Albert Schweitzer a anticipé certains de mes défis en tant que locuteur non natif. Il l'a fait plus facile. Il a grandi dans la ville alsacienne de Günsbach, qui faisait alors partie de l'empire allemand. Sa famille parlait français à la maison, mais Elsässisch , le dialecte alsacien, une variante de la forme alémanique de l'allemand, l'entourait comme un utérus. Le français était peut-être la langue de sa mère, mais ce n'était pas sa langue maternelle. Dans ses mémoires, Schweitzer (2015) a réfléchi à cette circonstance et conclu que la langue maternelle laisse une marque indélébile. Si vous pensez que vous êtes bilingue, Schweitzer a un test pour vous. «[Ich komme ihm] alsbald mit der Frage, dans Welcher Sprache er zähle und rechne, dans welcher er mir das Küchengeschirr und das Handwerkszeug des Schreiners und des Schmiedes hersagen könne und in welcher er träume» (p. 60-61). Demandez-vous dans quelle langue vous comptez et «comptez», et dans quelle langue vous rêvez. Pourtant, Schweitzer manquait un élément important de la langue maternelle. La langue maternelle investit les mots avec émotion.
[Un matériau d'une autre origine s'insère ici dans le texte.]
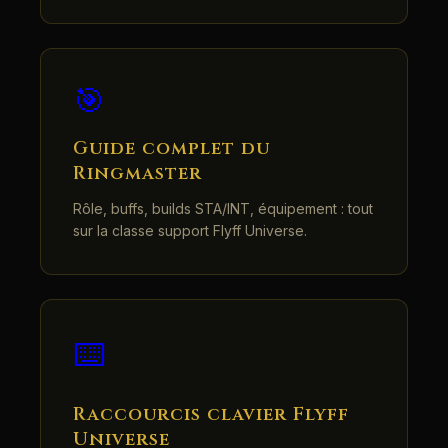
🎯
Guide complet du
Ringmaster
Rôle, buffs, builds STA/INT, équipement : tout
sur la classe support Flyff Universe.
⌨️
Raccourcis clavier Flyff
Universe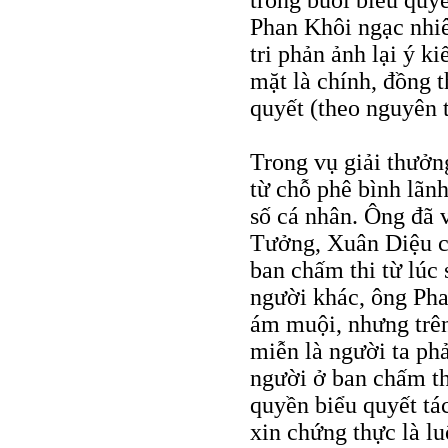
trong buổi biểu quyế
Phan Khôi ngạc nhiê
tri phản ảnh lại ý k
mặt là chính, đồng t
quyết (theo nguyên 
Trong vụ giải thưở
từ chỗ phê bình lãnh
số cá nhân. Ông đã
Tưởng, Xuân Diệu c
ban chấm thi từ lúc
người khác, ông Pha
ám muội, nhưng trên 
miễn là người ta ph
người ở ban chấm th
quyền biểu quyết tá
xin chứng thực là l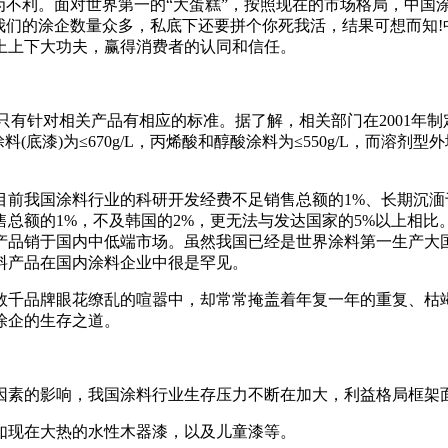
为不利。面对世界第一的“大蛋糕”，按照现在的市场格局，中国
我们的涂企数量众多，私底下还要拼个你死我活，结果可想而知
上上下大功夫，赢得消费者的认同和信任。
有针对相关产品有相应的标准。据了解，相关部门在2001年制
料(底漆)为≤670g/L，丙烯酸和醇酸涂料为≤550g/L，而溶剂
前我国涂料行业的科研开发经费不足销售总额的1%、长期沉湎
总额的1%，不及韩国的2%，更无法与发达国家的5%以上相比
产品销于国内中低端市场。虽然我国已经是世界涂料第一生产大
料产品在国内涂料企业中很是罕见。
数千品牌眼花缭乱的喧嚣中，却常常掩盖着年复一年的重复、枯
涂企的生存之道。
因素的影响，我国涂料行业生存压力不断在加大，利益格局框架
如现在大热的水性木器漆，以及儿童漆等。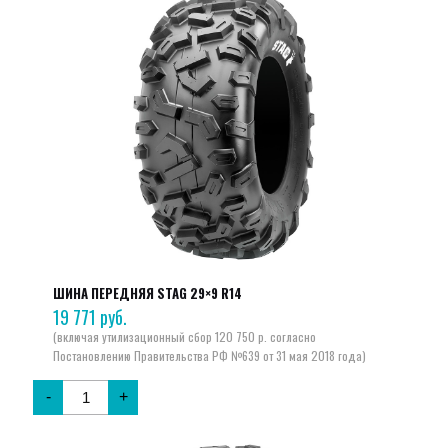
ШИНА ПЕРЕДНЯЯ STAG 29×9 R14
19 771
руб.
-
+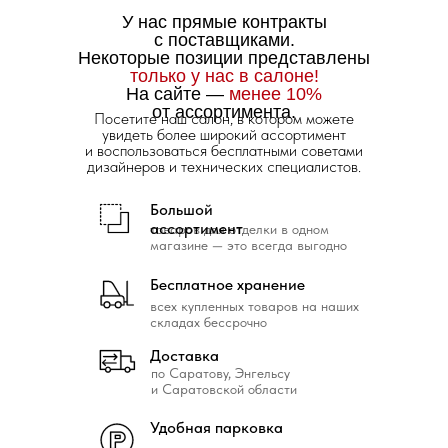
У нас прямые контракты
с поставщиками.
Некоторые позиции представлены
только у нас в салоне!
На сайте —
менее 10%
от ассортимента.
Посетите наш салон, в котором можете
увидеть более широкий ассортимент
и воспользоваться бесплатными советами
дизайнеров и технических специалистов.
Большой
ассортимент
товаров для отделки в одном
магазине — это всегда выгодно
Бесплатное хранение
всех купленных товаров на наших
складах бессрочно
Доставка
по Саратову, Энгельсу
и Саратовской области
Удобная парковка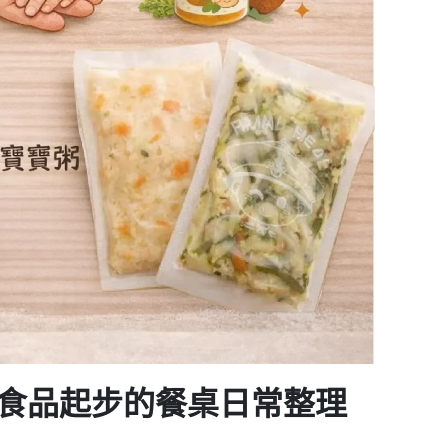
副食品起步的餐桌日常整理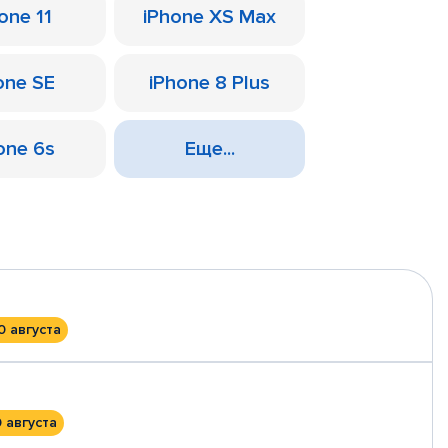
one 11
iPhone XS Max
one SE
iPhone 8 Plus
one 6s
Еще...
0 августа
0 августа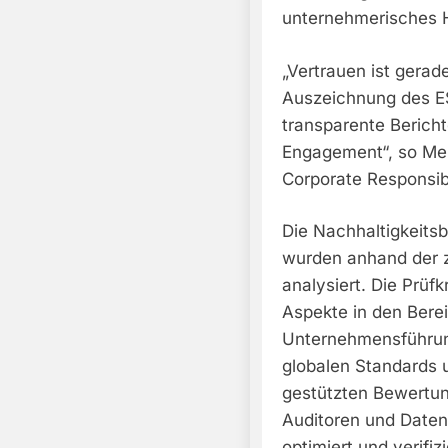
unternehmerisches H
„Vertrauen ist gerad
Auszeichnung des 
transparente Bericht
Engagement“, so Mel
Corporate Responsib
Die Nachhaltigkeits
wurden anhand der 
analysiert. Die Prüf
Aspekte in den Bere
Unternehmensführung
globalen Standards 
gestützten Bewertu
Auditoren und Daten
optimiert und verifi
Il offre la possibilité de "sentir" la poésie et les paroles de la musique populaire. La poésie anglaise ne me touche pas. C'est dommage, mais c'est normal. Pour sentir les mots, je dois lire Heine ou Eichendorff. La science psychologique a confirmé ces impressions. Récemment, Boaz Keysar de l'Université de Chicago, lui-même baigné dans la langue hébraïque quand il était enfant, a éclairé le pouvoir émotionnel de la langue maternelle (Hayakawa et al., 2016). C'est une bonne chose, mais pas toujours. Par exemple, Boaz délibère en anglais avant de prendre des décisions d'investissement. Le choix hébreu serait trop émotif et potentiellement irrationnel.

Hayakawa, S., Costa, A., Foucart, A., et Keysar, B. (2016). L'utilisation d'une langue étrangère change nos choix. Tendances en sciences cognitives, 20 , 791-793.

Krüger, J., Möller, H., et Meyer, W.-U. (1983). Das Zuweisen von Aufgaben verschiedener Schwierigkeit: Auswirkungen auf Leistungseinschätzung und Affekt [La répartition des tâches de difficultés variables: Effets sur l'évaluation de la performance et de l'affect]. Zeitschrift für Entwicklungspsychologie und Pädagogische Psychologie, 15 , 280-291.

Krueger, J. (2001). Essai de signification d'hypothèse nulle: Sur la survie d'une méthode imparfaite. Psychologue américain, 56 , 16-26.

Krueger, J. (2002). Règles de Bayes. Psychologue américain, 57 , 70-71.

Schweitzer, A. (2015). Aus meinem Leben und Denken . 9e éd. Francfort a. M .: Fischer.